The Purple Poo are feeling so disrespected that students can’t walk from one building to another without seeing their marks of emotion and tradition on the ground. It has become almost expected to find new marks of chalk on the ground from one week to the next. Recently though, they have changed from words of wisdom and motivation to exclamations and pleas to respect tradition.
“You disrespected the oldest tradition in Texas and here, you disrespected this school and since it is the oldest in Texas, you are basically messing with Texas,” senior AD Canady said.
The Purple Poo is the oldest spirit organization in the state of Texas and most importantly, at Tarleton. Since 1921 and 1923, the organization has dressed up and rallied with the student body. Some people find them strange and others would find this campus strange without them. They are a tradition in themselves, but they also have traditions that are being violated or disrespected.
“It seems to be more of an issue with underclassmen in the fall semester,” Nimmo said.

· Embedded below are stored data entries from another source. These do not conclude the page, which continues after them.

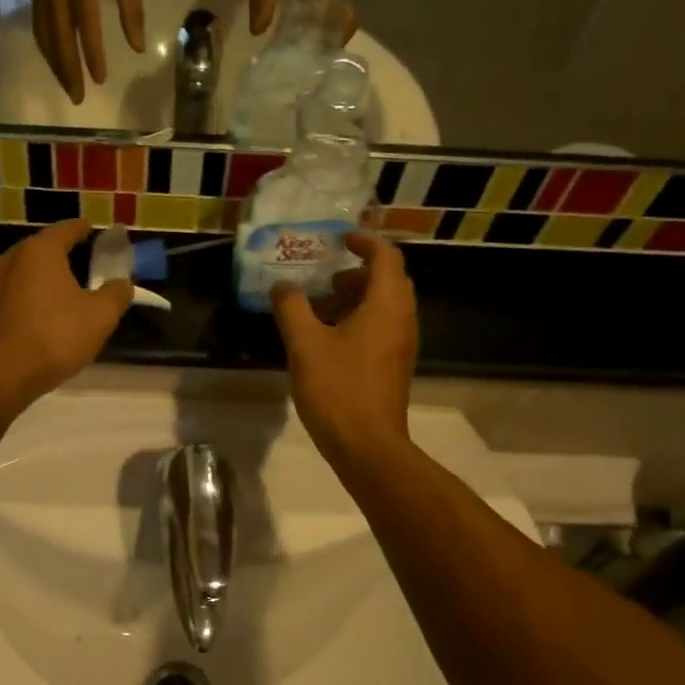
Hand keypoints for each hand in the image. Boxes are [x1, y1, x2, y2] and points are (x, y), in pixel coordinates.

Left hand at [0, 220, 130, 409]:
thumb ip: (116, 294)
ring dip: (42, 281)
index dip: (82, 229)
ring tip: (61, 295)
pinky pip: (11, 299)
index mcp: (40, 252)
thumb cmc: (55, 336)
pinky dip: (27, 303)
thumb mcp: (100, 317)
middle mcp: (10, 260)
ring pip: (23, 275)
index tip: (92, 230)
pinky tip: (39, 321)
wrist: (0, 376)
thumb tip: (122, 284)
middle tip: (81, 264)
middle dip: (61, 255)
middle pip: (40, 250)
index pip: (65, 230)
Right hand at [33, 0, 144, 103]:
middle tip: (78, 98)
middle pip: (60, 37)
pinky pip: (39, 29)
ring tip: (68, 88)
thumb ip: (132, 9)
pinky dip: (47, 51)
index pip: (86, 23)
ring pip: (46, 37)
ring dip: (56, 66)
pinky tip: (55, 66)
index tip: (100, 79)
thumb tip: (137, 47)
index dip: (92, 53)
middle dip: (69, 70)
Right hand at [270, 233, 415, 463]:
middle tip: (327, 277)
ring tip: (321, 308)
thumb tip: (282, 286)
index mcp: (386, 305)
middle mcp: (402, 319)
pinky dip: (360, 320)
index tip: (341, 239)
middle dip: (358, 272)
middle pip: (389, 280)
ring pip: (385, 306)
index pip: (386, 257)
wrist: (368, 446)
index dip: (365, 242)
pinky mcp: (395, 365)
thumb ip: (291, 308)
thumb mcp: (305, 344)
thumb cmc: (338, 388)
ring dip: (357, 298)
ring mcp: (402, 344)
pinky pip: (383, 327)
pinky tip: (329, 339)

Canady said, “I blame the freshmen because they don’t know better. They don’t realize how serious this is.”
Nimmo had some advice for those worried about the Poo being on strike, underclassmen or not.
“First, students need to leave the signs alone until Tuesday morning,” he said. “This is the tradition.”
The Purple Poo put out their signs every week at midnight on Monday. This has been a problem in the past, and it seems has surfaced once again.
“Students don’t know how to respect tradition and wait and be patient. You’re disrespecting your school,” junior Diana Munoz said.
Apparently, on several occasions there have also been students that come out with clown masks on around the Poo.
“People who are dressing up and coming out around the Poo need to stay away,” Nimmo said. “This is disrespectful of the tradition and it is also strange.”
“They knew they were coming to a school with traditions. They should respect the tradition and the school,” junior Crystal Perez said.
Nimmo said, “We ask that students don’t ruin a tradition that is very unique to Tarleton.”
Senior Matthew Lee said, “What’s the difference between Tarleton and other schools without the tradition?”
Nimmo assured Texan News that the Poo will be out at homecoming events.